● PROBLEM REQUIREMENTS: Count how many lines of the data include "الإلكتروني". The answer is that number and nothing else.

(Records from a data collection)
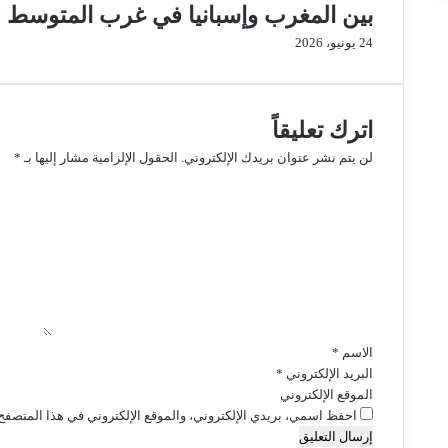
بين المغرب وإسبانيا في غرب المتوسط
24 يونيو، 2026
اترك تعليقاً
لن يتم نشر عنوان بريدك الإلكتروني.
الحقول الإلزامية مشار إليها بـ
*
ا
ل
ت
ع
ل
ي
ق
*
الاسم
*
البريد الإلكتروني
*
الموقع الإلكتروني
احفظ اسمي، بريدي الإلكتروني، والموقع الإلكتروني في هذا المتصفح 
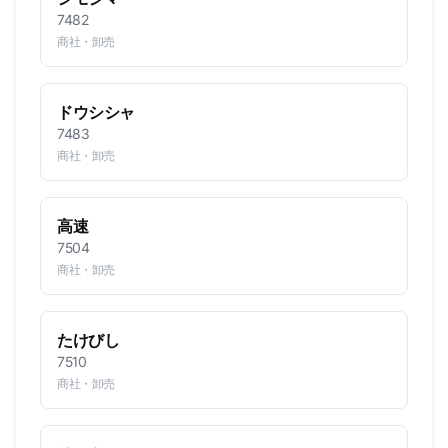
7482
商社・卸売
ドウシシャ
7483
商社・卸売
高速
7504
商社・卸売
たけびし
7510
商社・卸売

● OUTPUT FOR THIS TASK: 4